[Dataset entries]:
....

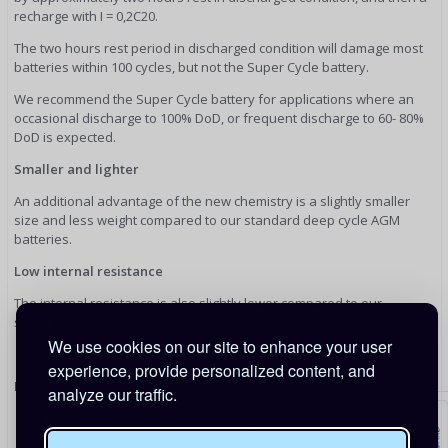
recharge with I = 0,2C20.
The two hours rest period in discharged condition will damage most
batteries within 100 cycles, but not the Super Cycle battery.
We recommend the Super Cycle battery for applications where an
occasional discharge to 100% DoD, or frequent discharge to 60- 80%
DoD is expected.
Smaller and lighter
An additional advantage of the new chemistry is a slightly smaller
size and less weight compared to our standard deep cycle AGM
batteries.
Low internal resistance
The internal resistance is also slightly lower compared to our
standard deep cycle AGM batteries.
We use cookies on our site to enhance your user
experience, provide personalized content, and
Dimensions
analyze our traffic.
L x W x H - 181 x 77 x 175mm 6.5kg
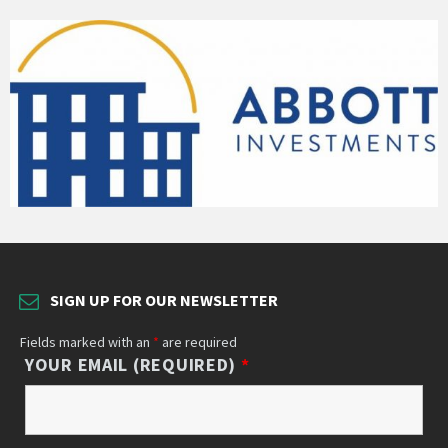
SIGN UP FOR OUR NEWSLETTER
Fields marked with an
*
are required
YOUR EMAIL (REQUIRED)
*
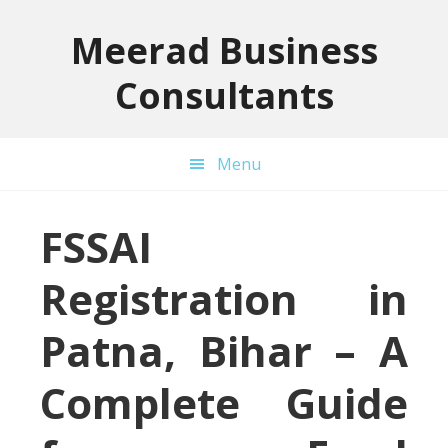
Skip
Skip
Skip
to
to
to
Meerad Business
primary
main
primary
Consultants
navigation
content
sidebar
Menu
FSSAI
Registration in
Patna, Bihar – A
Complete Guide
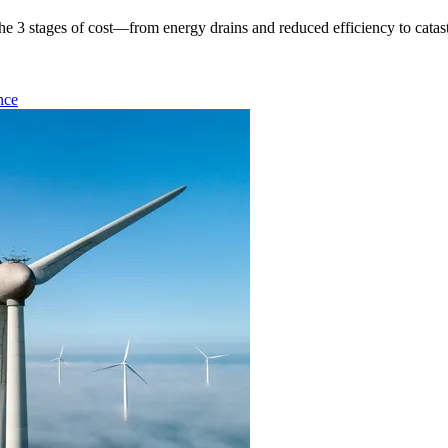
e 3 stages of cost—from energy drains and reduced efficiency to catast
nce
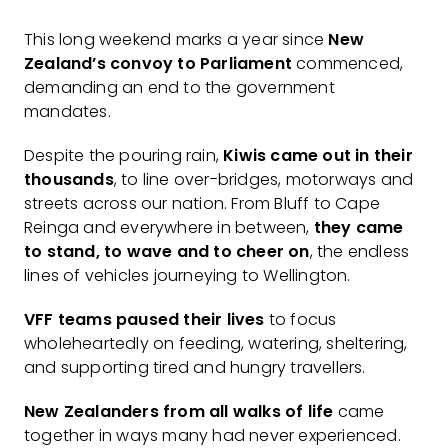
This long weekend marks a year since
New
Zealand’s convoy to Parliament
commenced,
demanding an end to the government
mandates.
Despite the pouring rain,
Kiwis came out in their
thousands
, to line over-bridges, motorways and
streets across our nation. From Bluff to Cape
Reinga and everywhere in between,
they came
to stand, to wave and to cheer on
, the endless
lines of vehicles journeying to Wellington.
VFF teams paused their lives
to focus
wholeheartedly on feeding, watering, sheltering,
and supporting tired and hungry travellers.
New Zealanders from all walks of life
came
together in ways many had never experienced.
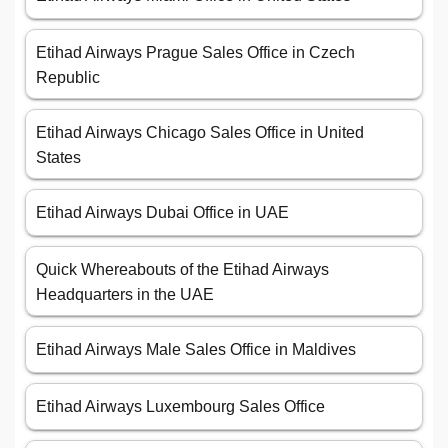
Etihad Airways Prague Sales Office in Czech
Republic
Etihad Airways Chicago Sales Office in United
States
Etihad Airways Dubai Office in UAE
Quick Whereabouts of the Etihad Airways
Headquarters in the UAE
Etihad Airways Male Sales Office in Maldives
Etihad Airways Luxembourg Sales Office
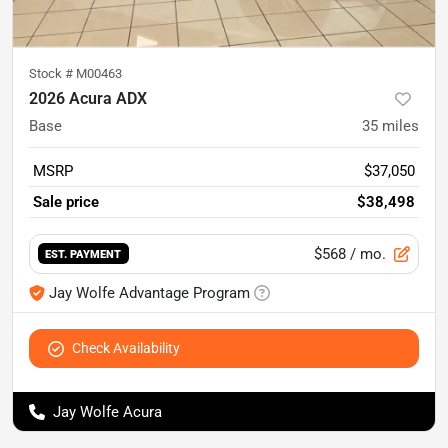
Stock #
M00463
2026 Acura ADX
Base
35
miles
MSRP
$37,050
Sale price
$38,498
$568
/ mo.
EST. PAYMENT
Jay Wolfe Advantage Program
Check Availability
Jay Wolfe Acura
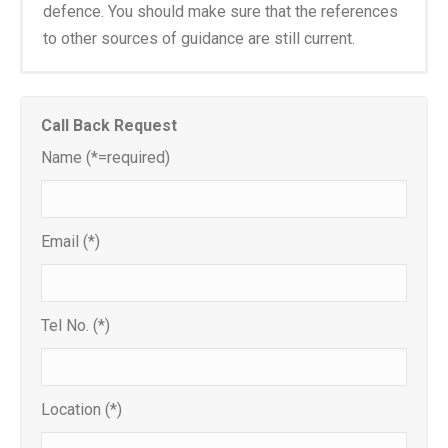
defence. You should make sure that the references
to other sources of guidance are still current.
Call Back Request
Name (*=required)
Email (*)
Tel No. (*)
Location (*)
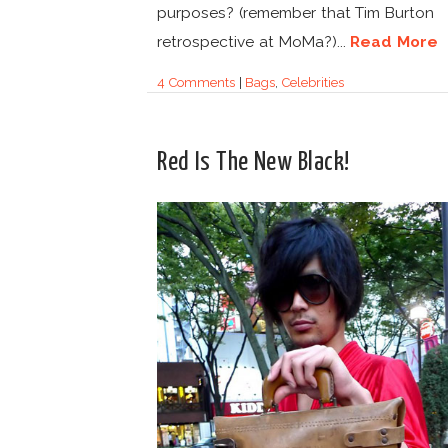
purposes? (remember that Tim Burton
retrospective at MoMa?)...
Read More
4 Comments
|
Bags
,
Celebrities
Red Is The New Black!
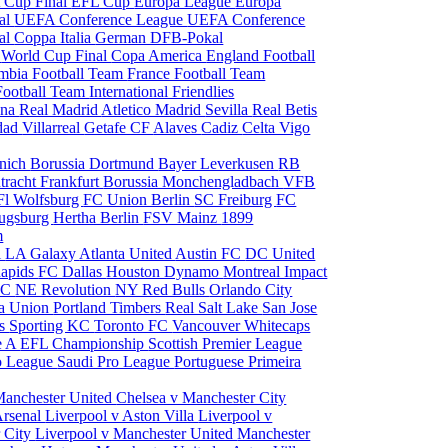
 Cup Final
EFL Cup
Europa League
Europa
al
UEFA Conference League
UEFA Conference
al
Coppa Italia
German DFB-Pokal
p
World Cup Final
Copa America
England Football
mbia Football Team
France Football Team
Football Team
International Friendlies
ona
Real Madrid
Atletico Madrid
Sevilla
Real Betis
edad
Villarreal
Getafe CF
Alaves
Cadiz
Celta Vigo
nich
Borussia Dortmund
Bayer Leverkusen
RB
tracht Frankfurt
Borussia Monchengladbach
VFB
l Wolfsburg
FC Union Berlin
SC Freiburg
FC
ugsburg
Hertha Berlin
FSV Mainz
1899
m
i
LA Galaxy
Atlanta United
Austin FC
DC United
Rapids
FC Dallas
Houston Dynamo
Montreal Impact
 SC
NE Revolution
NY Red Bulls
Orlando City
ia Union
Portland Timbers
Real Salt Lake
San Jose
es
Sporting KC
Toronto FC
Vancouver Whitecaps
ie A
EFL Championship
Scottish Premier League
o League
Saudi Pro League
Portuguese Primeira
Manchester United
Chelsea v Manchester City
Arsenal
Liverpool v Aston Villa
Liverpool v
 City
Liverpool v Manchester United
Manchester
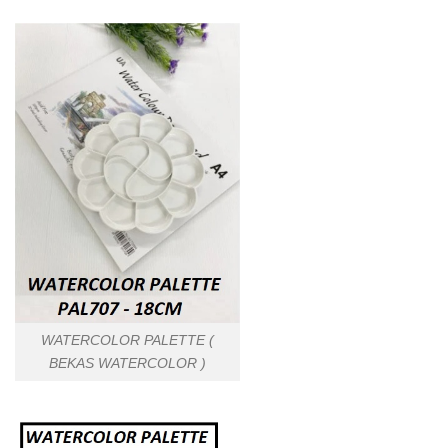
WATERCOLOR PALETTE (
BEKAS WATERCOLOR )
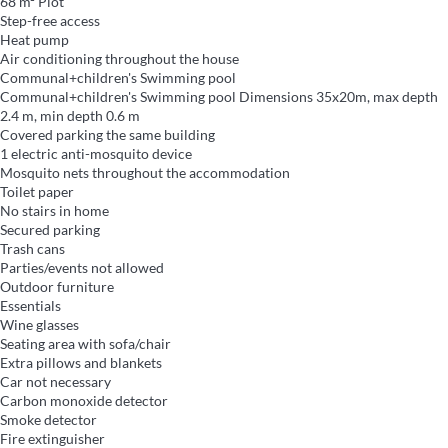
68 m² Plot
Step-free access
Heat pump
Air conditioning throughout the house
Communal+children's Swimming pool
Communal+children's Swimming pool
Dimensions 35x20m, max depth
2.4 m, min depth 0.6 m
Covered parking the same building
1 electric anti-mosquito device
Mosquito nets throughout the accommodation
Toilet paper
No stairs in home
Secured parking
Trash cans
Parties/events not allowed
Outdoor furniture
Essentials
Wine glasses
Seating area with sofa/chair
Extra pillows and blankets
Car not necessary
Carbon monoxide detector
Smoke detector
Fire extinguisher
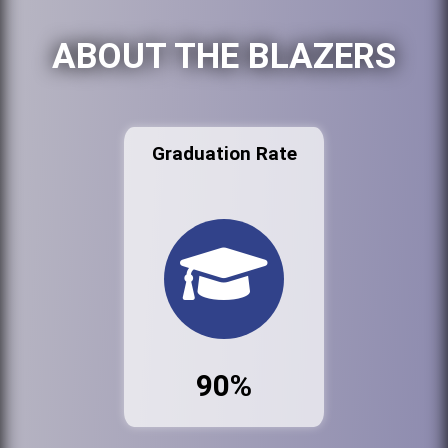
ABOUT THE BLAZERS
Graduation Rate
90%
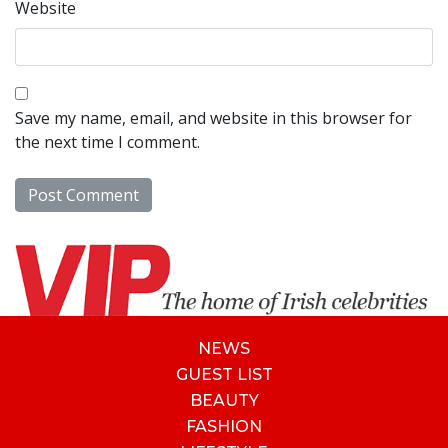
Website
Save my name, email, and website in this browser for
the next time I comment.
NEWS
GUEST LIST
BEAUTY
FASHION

....

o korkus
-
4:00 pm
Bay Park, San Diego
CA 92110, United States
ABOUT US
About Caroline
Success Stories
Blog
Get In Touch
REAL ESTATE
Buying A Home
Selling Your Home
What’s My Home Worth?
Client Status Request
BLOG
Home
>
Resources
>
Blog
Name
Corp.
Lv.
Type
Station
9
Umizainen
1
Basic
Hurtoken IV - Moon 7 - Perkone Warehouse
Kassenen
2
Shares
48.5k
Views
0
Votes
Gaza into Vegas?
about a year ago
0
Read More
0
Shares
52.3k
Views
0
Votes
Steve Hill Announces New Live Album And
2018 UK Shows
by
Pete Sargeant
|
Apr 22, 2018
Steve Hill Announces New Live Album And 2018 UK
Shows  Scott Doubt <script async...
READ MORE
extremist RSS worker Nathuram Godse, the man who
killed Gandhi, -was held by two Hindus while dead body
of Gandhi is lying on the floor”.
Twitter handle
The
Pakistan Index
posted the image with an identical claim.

....

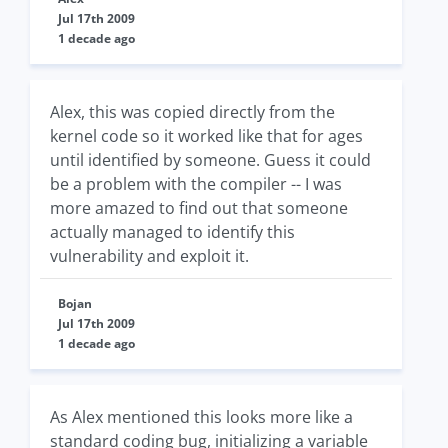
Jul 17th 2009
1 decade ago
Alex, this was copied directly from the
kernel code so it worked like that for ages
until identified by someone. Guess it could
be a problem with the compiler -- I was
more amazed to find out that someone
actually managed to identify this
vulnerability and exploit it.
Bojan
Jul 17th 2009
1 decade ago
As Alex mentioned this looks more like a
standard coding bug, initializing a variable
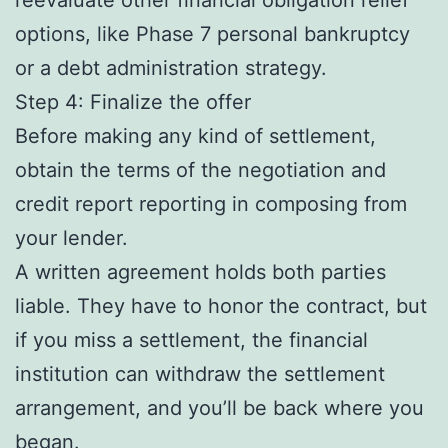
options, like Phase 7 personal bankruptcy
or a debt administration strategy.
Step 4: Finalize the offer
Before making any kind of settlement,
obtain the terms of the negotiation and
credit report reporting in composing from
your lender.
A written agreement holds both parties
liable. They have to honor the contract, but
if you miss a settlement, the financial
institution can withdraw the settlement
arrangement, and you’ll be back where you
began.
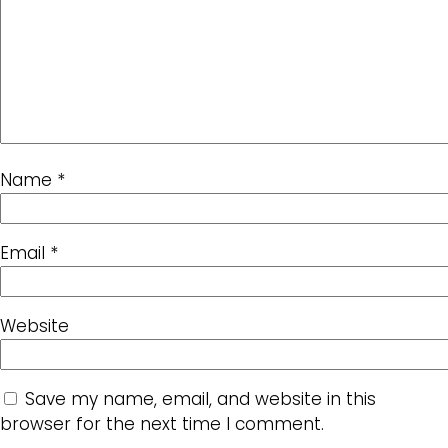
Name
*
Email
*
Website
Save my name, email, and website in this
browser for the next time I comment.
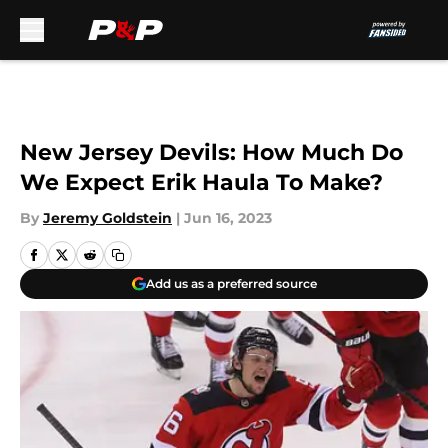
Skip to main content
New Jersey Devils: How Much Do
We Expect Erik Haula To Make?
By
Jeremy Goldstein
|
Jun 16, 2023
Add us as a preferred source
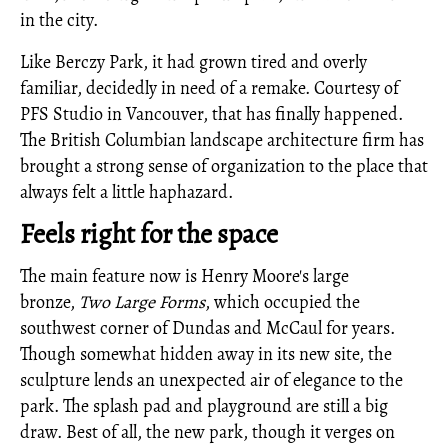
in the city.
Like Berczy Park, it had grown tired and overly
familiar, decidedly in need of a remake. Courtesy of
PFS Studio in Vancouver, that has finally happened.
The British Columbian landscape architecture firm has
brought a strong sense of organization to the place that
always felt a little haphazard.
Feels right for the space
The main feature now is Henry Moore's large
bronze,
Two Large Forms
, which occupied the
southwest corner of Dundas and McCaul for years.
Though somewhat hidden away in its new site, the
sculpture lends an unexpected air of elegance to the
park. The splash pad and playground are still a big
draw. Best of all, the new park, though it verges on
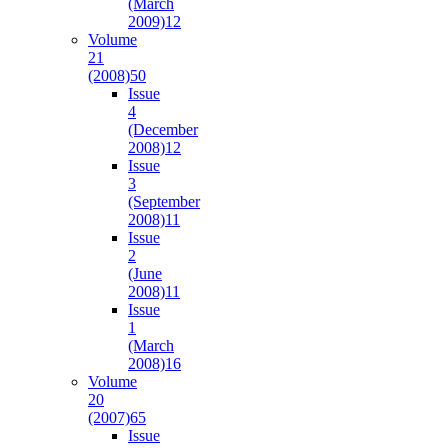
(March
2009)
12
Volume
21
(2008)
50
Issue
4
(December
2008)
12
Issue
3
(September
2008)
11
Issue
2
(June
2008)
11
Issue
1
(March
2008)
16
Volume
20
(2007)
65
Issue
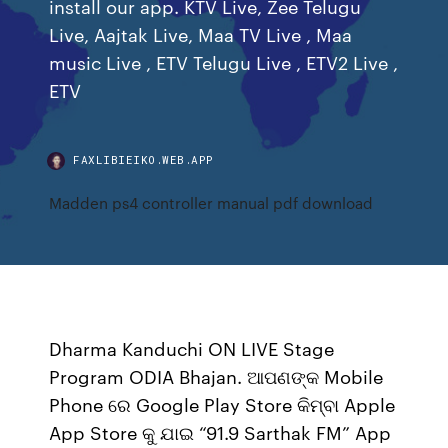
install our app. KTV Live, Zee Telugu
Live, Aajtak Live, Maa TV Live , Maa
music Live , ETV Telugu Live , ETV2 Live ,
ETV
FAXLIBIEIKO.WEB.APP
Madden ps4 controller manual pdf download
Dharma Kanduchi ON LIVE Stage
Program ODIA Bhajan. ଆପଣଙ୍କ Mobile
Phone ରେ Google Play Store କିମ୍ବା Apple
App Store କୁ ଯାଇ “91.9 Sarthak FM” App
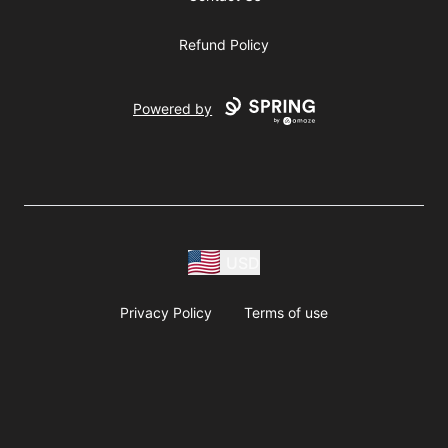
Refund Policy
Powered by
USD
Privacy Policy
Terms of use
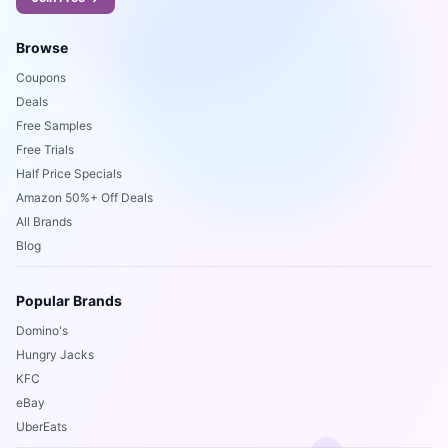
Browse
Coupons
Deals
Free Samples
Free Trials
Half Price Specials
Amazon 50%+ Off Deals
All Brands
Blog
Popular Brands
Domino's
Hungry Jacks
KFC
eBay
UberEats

....

[TASK OBJECTIVE]:
Where a picture appears in the records above, omit it, and transcribe exactly the stretch of lines from the one with "Etihad Airways Male Sales Office in Maldives" through the one with "Call Back Request".

[REPLY TO THE EXERCISE]:
Etihad Airways Male Sales Office in Maldives
Etihad Airways Luxembourg Sales Office
Stock #
M00463
2026 Acura ADX
Base
35
miles
MSRP
$37,050
Sale price
$38,498
$568
/ mo.
EST. PAYMENT
Jay Wolfe Advantage Program
Check Availability
Jay Wolfe Acura
defence. You should make sure that the references
to other sources of guidance are still current.
Call Back Request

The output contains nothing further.